NASA’s Juno mission completed its 51st close flyby of Jupiter, capturing stunning images of its moon Io.
Juno flew past Io on Tuesday, May 16 in a flyby that brought it close to the volcanic moon of Jupiter than ever before. The spacecraft passed just 22,060 miles (35,500 kilometers) from the surface of the Jovian moon.
If this Jovian moon appears tranquil in these images, then looks can be deceiving. Io isn’t just the most volcanic moon orbiting the gas giant; it’s also the most volcanic world of all solar system.
Some of the detailed images taken by Juno and its visible light imager JunoCam show Io’s red surface marked by its fire volcanoes. An infrared view of the moon captured the day before the flyby by Juno’s Jovian InfraRed Auroral Mapper (JIRAM) shows the source of this scarring, revealing multiple hotspots of volcanic activity on the moon’s surface.
Related: Io: A Guide to Jupiter’s Volcanic Moon
“Io is the most volcanic celestial body we know of in our solar system,” said Juno principal investigator Scott Bolton. said in a statement before the flyby. “By observing it over time over multiple passes, we can observe how volcanoes vary – how often they erupt, how bright and hot they are, whether they are group-bound or solo, and whether the shape of the lava flow changes.”
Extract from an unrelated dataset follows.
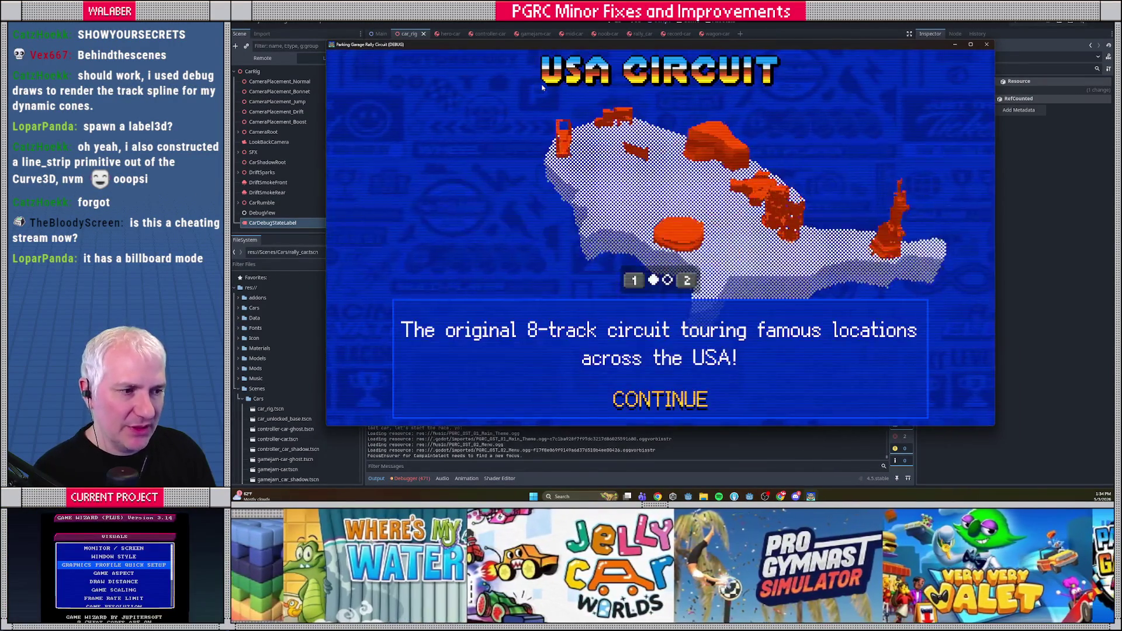
pyautogui.press('Return')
NASA estimates that there are hundreds of active erupting volcanoes on the surface of Io, Jupiter’s third-largest moon, and gas giant’s fifth-largest moon located about 262,000 miles (422,000 kilometers) from its surface. These volcanoes can shoot lava tens of kilometers into the thin, waterless atmosphere of Io, which itself is about the size of earth moon.
This extreme volcanic activity is believed to result from the enormous gravitational influence of Jupiter, the most massive planet in the solar system, as it plays a game of “tug of war” with Io against its other major Jovian moons. Europe And Ganymede. This gives rise to tremendous tidal forces which have the effect of crushing and compressing Io, causing its surface to swell up and down, or in and out, up to 330 feet (100 meters). ).
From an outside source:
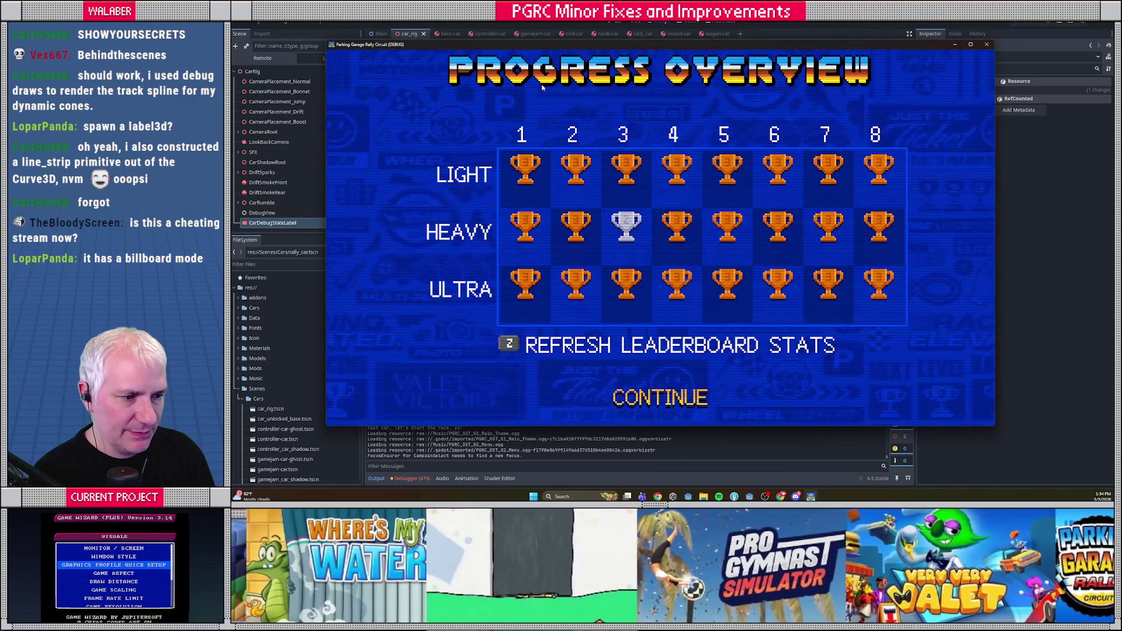
pyautogui.press('Return')
pyautogui.press('Return')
Even before Jupiter’s 51st flyby, since arriving on the gas giant in 2016, the Juno spacecraft had traveled more than 510 million miles make close encounters with three of the four largest moons on the planet, the icy moons Europa and Ganymede, and the fiery moon Io. The four large moons, including Frozen Callisto, are collectively known as the “Galilean Moons” after Italian astronomer Galileo Galilei, who first observed them in 1610.
“We are entering another amazing part of Juno’s mission as we get closer and closer to Io with successive orbits. This 51st orbit will provide our closest look yet at this tortured moon,” said Bolton. “Our upcoming flybys in July and October will bring us even closer, leading to our twin encounters with Io in December this year and February next year when we fly within 1,500 kilometers of its surface.”
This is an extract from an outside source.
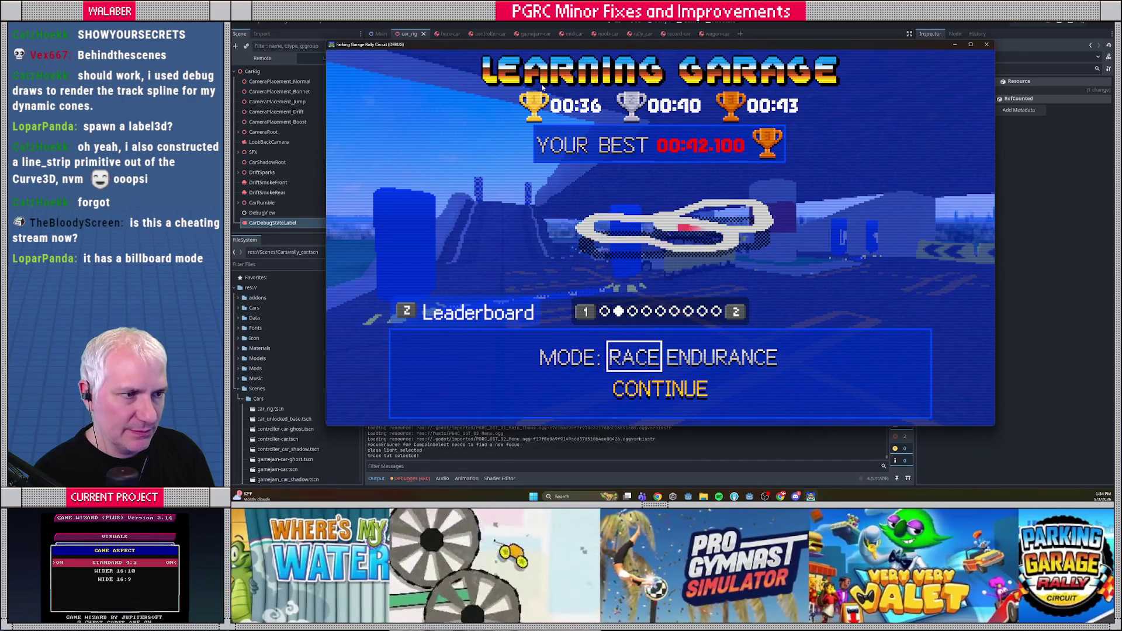
pyautogui.press('Return')
pyautogui.press('Escape')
Juno was not designed to study these moons; its instruments and sensors were rather intended to study the atmosphere and the interior of Jupiter. Yet despite this, during its 50 flybys of the gas giant, the NASA craft was able to collect vital data on the jovian moons and, as this overview illustrates, incredible images.
“All of these flybys provide spectacular views of the volcanic activity on this amazing moon,” Bolton concluded. “The data should be incredible.”
Jupiter’s large moons will come under closer scrutiny when the JUpiter Icy Moon Explorer (JUICE) reaches them in 2031. Juice will search for the conditions on the oceanic moons of Europa and Ganymede that would be needed to support the existence of life.